## What to work on:
In the stretch from the line containing "order: Asparagales" through the line containing "genus: Dryophytes", swap "common name" for "vernacular name" and give back only those lines, otherwise unchanged.
** START Available records **
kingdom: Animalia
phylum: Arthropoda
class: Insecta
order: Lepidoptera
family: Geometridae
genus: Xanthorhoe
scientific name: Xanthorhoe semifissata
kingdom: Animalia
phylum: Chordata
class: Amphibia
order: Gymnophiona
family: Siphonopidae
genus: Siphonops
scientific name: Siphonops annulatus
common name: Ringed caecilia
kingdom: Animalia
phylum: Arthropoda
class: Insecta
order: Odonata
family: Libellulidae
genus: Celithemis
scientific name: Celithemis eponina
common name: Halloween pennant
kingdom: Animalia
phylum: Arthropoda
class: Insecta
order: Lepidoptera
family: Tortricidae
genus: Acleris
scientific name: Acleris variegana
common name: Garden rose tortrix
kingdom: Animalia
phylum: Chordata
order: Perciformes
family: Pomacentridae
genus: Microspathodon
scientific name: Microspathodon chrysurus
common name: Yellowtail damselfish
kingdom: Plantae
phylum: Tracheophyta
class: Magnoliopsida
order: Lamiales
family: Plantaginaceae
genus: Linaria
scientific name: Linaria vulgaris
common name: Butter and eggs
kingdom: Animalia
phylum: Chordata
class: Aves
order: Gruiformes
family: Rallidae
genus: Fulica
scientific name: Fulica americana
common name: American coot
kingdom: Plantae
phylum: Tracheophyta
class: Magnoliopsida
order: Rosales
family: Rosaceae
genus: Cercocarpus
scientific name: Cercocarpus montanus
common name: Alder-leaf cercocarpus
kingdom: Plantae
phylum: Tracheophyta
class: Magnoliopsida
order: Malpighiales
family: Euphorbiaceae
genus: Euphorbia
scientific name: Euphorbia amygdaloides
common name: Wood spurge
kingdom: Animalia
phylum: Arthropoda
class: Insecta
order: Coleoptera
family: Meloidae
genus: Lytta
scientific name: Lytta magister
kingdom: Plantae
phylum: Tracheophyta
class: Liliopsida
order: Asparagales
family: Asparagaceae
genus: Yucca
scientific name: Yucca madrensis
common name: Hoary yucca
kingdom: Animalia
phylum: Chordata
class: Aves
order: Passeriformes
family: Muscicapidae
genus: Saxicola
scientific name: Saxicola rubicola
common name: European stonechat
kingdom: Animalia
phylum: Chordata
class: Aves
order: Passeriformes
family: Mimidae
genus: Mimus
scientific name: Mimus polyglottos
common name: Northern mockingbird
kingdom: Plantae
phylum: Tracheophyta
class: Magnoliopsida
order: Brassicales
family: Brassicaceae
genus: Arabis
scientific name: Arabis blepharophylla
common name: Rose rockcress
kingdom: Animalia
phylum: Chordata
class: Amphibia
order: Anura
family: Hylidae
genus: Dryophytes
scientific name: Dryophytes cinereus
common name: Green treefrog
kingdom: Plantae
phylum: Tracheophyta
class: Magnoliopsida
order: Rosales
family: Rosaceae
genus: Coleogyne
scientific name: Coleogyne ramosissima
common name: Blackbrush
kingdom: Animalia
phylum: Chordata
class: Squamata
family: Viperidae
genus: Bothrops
** END Available records **
## Output for this task:
order: Asparagales
family: Asparagaceae
genus: Yucca
scientific name: Yucca madrensis
vernacular name: Hoary yucca
kingdom: Animalia
phylum: Chordata
class: Aves
order: Passeriformes
family: Muscicapidae
genus: Saxicola
scientific name: Saxicola rubicola
vernacular name: European stonechat
kingdom: Animalia
phylum: Chordata
class: Aves
order: Passeriformes
family: Mimidae
genus: Mimus
scientific name: Mimus polyglottos
vernacular name: Northern mockingbird
kingdom: Plantae
phylum: Tracheophyta
class: Magnoliopsida
order: Brassicales
family: Brassicaceae
genus: Arabis
scientific name: Arabis blepharophylla
vernacular name: Rose rockcress
kingdom: Animalia
phylum: Chordata
class: Amphibia
order: Anura
family: Hylidae
genus: Dryophytes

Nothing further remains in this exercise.